Children have built a Neolithic-style chalk house in the grounds of a Brighton (East Sussex, England) primary school. Youngsters from ten schools took part in the project, with the chalk house due to be officially opened in a ceremony next 24 March.
     The house, with funding from the Heritage Lottery Fund, has been built in the same way as it would have been built nearly 5,000 years ago. Pupils had help from specialists from the East Sussex Archaeology and Museums Partnership during the nine-month project. They also took part in a Time Team style archaeological dig in the school grounds.
     The house is the first of its type to be reconstructed in Britain and relied on evidence uncovered at Durrington Walls near Stonehenge. Children helped construct the wattle walls. They bent hazel strips around a frame before crushing chalk into a powder, adding water to make a sticky chalk paste, and pushing it into the wattle framework. To learn more about the Neolithic period, pupils planted and harvested stone-age crops, processed them and used the flour to make bread.

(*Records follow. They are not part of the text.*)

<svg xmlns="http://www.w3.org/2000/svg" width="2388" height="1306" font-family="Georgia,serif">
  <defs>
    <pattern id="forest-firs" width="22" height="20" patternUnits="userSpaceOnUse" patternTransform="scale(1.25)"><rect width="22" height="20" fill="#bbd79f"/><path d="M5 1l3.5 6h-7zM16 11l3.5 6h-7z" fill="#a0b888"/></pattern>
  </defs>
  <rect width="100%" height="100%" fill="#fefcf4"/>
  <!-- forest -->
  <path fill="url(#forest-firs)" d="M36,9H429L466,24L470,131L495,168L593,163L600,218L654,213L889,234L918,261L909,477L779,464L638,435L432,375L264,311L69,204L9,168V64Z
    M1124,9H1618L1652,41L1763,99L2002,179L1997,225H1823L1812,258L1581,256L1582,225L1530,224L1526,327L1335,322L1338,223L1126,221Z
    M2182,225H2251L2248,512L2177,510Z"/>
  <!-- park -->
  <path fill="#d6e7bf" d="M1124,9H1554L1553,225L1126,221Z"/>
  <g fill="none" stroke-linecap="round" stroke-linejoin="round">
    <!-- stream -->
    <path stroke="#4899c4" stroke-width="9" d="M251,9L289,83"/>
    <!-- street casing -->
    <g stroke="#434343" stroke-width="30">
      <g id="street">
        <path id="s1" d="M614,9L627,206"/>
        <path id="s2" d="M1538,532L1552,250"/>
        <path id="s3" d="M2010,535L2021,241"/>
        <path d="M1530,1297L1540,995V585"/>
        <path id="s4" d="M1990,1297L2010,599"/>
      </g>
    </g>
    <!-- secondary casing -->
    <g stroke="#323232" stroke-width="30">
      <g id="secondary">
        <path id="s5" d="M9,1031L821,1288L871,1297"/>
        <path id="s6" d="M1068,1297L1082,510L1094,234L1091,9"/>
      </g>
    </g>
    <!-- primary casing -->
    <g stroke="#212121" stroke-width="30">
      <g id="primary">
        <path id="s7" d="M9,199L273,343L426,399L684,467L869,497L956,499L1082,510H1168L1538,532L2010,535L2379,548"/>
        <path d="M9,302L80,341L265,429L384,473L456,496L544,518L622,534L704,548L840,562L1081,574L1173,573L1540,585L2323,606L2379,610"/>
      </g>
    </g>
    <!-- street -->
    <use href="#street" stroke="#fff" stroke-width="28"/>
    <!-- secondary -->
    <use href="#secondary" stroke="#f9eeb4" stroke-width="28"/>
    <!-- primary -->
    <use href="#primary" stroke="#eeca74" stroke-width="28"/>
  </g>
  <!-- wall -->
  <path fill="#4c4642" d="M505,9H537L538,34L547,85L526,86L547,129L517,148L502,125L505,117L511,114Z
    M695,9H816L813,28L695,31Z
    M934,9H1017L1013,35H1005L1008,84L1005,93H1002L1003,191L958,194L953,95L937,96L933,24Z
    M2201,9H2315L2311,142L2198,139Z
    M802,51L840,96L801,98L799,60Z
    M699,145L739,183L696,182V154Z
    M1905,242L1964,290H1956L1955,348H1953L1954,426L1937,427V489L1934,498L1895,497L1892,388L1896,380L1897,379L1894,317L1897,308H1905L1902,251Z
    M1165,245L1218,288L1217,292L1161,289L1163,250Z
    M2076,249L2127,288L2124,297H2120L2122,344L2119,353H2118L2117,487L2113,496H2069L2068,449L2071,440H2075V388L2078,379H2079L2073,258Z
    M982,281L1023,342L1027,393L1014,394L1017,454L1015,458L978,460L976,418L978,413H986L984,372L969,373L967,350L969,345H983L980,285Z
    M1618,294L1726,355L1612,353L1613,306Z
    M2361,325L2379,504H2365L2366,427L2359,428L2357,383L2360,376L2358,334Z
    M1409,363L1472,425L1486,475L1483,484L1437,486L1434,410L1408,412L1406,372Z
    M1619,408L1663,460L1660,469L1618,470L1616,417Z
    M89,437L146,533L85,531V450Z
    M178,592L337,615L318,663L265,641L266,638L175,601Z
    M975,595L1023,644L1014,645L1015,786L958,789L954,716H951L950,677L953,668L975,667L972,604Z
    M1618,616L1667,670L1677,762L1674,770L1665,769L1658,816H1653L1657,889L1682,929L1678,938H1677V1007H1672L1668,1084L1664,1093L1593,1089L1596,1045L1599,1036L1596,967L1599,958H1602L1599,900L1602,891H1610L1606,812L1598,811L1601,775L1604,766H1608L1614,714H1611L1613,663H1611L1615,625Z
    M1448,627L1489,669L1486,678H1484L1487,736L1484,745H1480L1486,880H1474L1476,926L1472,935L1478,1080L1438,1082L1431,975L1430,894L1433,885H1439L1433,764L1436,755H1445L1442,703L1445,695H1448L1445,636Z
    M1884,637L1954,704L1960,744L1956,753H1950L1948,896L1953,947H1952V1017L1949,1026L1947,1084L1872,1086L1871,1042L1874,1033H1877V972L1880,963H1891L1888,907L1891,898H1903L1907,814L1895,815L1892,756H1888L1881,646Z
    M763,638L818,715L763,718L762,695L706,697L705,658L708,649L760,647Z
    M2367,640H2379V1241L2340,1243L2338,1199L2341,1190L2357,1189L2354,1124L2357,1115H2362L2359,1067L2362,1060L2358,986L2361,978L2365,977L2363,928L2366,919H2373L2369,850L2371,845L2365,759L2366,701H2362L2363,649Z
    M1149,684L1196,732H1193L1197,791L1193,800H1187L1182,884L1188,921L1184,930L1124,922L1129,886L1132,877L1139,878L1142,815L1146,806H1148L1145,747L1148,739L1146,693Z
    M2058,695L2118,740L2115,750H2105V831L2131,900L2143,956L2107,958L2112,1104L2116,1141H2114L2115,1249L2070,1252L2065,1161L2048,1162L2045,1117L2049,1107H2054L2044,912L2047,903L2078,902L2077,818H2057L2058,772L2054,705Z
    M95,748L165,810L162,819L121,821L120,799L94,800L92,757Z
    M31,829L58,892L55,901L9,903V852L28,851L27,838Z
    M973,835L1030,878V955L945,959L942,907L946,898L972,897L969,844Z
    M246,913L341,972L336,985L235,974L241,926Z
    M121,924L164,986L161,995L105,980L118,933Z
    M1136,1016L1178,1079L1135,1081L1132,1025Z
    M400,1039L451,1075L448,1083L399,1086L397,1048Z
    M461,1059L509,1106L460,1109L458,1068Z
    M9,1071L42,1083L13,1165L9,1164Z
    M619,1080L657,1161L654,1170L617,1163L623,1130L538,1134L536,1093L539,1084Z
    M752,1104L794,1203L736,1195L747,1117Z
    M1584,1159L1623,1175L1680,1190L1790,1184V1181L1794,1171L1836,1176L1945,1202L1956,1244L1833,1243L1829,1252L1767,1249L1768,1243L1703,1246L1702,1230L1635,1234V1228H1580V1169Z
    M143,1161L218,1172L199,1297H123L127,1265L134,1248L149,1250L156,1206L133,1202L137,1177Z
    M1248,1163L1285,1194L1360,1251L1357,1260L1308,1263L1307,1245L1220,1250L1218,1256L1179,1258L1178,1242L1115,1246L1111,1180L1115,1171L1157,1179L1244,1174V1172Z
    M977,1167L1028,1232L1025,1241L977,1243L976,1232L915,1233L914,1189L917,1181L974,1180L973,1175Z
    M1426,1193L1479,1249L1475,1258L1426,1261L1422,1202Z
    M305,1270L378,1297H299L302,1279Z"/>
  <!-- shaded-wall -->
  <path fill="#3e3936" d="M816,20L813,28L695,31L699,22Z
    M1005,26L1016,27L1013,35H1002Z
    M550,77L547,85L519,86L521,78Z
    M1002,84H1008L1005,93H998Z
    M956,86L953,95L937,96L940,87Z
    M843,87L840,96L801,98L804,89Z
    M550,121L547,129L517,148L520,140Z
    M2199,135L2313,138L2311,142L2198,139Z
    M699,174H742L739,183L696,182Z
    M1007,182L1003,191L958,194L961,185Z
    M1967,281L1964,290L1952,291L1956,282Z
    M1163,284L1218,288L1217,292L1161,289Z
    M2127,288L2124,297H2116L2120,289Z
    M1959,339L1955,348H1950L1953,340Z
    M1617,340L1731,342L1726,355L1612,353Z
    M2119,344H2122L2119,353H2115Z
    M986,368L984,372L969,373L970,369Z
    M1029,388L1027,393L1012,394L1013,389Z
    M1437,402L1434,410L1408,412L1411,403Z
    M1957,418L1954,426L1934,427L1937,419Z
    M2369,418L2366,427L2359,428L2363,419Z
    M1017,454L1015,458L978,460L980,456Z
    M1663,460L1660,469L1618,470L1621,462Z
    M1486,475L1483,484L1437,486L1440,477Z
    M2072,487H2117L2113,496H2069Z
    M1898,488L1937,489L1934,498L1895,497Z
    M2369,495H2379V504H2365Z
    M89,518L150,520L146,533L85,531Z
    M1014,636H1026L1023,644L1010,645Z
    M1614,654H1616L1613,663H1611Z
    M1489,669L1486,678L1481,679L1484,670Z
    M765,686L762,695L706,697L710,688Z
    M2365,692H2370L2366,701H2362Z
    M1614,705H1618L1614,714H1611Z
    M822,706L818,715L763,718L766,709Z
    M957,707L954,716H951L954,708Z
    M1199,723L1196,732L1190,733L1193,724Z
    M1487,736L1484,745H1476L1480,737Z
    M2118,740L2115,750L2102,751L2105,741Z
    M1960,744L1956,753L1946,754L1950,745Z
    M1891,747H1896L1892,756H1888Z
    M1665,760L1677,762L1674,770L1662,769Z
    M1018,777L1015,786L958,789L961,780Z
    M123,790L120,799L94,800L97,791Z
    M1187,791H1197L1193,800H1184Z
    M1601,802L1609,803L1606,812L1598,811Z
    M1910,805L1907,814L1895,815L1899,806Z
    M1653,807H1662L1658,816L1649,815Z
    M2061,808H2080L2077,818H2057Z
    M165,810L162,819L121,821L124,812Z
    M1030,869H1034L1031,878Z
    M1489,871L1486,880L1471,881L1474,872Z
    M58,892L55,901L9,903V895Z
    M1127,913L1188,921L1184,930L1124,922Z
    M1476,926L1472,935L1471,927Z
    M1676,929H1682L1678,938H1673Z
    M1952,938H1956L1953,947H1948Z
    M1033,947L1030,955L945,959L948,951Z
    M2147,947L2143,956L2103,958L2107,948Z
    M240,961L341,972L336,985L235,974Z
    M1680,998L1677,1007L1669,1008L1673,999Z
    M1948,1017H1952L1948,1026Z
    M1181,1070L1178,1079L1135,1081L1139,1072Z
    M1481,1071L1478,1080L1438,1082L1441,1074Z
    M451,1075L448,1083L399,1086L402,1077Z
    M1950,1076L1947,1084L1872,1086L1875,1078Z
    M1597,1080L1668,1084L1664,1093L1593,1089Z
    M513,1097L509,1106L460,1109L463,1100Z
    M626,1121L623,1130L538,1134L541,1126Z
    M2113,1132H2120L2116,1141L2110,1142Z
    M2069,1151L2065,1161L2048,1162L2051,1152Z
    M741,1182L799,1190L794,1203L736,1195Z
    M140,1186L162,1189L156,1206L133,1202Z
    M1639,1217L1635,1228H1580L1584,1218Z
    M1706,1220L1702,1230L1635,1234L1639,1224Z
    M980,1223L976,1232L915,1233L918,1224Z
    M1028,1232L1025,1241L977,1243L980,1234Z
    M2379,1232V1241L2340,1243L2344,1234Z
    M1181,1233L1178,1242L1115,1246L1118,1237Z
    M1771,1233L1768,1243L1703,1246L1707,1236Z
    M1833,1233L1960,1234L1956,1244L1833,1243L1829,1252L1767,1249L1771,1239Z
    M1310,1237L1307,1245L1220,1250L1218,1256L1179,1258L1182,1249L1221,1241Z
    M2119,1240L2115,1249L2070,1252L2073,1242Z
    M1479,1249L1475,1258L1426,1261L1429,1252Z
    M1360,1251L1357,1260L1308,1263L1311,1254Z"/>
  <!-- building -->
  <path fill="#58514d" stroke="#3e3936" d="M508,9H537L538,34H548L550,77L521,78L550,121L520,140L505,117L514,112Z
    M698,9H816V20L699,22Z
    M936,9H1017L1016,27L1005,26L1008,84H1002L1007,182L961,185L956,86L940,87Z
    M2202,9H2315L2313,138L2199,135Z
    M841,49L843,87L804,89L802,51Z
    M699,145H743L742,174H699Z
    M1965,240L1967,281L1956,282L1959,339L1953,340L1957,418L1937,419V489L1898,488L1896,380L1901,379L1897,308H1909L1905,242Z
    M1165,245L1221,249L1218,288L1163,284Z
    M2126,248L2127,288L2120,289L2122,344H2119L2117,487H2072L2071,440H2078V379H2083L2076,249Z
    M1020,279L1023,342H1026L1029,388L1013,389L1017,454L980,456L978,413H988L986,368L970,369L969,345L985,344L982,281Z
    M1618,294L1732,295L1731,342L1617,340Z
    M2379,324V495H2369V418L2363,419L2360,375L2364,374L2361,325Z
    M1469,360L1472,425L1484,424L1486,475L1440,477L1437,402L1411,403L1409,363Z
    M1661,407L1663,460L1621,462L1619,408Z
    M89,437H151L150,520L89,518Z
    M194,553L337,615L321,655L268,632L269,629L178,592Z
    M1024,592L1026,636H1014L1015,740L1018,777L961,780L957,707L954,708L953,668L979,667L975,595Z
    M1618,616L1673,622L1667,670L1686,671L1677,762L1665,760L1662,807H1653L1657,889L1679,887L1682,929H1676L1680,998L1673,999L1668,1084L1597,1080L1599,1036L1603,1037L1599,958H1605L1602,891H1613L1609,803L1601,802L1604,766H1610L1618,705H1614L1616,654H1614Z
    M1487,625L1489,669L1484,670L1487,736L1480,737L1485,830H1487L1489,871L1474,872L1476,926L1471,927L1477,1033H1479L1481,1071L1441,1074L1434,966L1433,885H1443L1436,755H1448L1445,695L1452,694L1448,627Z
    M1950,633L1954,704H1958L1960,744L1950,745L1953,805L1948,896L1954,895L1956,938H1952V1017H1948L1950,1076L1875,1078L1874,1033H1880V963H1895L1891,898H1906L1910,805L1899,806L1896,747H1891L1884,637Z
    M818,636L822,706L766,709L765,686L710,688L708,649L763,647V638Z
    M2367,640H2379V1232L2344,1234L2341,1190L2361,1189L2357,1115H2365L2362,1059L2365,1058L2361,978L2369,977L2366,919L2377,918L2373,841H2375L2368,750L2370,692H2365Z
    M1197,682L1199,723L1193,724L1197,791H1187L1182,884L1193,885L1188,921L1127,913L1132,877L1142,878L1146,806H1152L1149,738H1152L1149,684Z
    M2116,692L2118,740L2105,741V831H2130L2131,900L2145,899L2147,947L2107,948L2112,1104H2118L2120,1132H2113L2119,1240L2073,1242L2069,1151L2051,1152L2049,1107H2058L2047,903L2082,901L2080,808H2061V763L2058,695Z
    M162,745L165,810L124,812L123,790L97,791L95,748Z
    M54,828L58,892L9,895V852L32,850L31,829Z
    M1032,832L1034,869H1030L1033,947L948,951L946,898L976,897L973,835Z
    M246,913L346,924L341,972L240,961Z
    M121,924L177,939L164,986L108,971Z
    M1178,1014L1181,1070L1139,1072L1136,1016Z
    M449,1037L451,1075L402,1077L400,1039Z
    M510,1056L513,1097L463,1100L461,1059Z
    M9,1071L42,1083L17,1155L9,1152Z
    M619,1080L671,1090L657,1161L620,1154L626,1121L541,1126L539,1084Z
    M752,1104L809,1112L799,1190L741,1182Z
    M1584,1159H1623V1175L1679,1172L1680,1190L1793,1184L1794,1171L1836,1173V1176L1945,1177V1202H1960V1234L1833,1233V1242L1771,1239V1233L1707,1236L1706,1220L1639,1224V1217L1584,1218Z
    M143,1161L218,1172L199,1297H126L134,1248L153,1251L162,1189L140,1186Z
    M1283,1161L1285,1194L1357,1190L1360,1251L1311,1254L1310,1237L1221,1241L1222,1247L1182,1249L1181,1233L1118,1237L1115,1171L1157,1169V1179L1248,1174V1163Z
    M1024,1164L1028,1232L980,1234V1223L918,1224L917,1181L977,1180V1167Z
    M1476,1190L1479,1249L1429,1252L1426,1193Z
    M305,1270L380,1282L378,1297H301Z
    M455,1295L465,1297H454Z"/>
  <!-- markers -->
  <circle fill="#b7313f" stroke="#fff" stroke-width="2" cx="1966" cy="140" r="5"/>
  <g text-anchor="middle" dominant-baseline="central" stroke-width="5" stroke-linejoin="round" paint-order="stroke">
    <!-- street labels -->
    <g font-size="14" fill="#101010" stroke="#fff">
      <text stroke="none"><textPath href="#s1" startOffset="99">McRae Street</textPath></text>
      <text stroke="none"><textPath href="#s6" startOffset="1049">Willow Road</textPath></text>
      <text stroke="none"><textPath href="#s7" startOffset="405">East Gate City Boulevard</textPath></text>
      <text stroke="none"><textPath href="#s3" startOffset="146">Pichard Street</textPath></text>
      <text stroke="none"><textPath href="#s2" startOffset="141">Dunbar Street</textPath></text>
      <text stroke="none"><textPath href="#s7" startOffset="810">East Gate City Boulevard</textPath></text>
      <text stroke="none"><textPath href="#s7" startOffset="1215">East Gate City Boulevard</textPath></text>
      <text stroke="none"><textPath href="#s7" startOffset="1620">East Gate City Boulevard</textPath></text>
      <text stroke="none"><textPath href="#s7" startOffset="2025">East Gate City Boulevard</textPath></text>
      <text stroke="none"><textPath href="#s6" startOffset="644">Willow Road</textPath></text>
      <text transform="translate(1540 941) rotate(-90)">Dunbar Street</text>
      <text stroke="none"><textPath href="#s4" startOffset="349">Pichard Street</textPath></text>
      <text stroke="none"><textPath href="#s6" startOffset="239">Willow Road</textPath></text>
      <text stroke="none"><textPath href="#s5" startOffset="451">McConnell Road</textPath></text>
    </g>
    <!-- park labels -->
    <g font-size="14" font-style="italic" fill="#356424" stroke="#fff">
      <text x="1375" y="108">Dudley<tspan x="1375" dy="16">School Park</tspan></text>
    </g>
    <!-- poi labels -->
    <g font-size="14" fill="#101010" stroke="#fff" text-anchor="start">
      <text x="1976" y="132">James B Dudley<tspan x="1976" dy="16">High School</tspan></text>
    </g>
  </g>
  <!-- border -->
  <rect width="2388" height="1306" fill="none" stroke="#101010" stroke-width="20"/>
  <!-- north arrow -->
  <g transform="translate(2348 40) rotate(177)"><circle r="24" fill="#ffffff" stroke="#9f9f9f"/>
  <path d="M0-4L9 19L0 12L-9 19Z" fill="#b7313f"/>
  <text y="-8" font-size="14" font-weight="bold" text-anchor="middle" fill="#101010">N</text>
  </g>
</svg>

     Moulsecoomb head Charles Davies said: "It's been an amazing project - real get-your-hands-dirty stuff. It's been great fun, and the children have learnt so much. Tristan Bareham, chief executive officer of Sussex Past, said that the Neolithic house was one of the most exciting archaeological projects in Britain. He said: "The excavated building was exceptionally well preserved and this has allowed us to create a building which has not been seen in this country for almost 5,000 years. This project has created not only a wonderful long-term resource for the school but has answered a number of important questions about buildings at this key time in our history."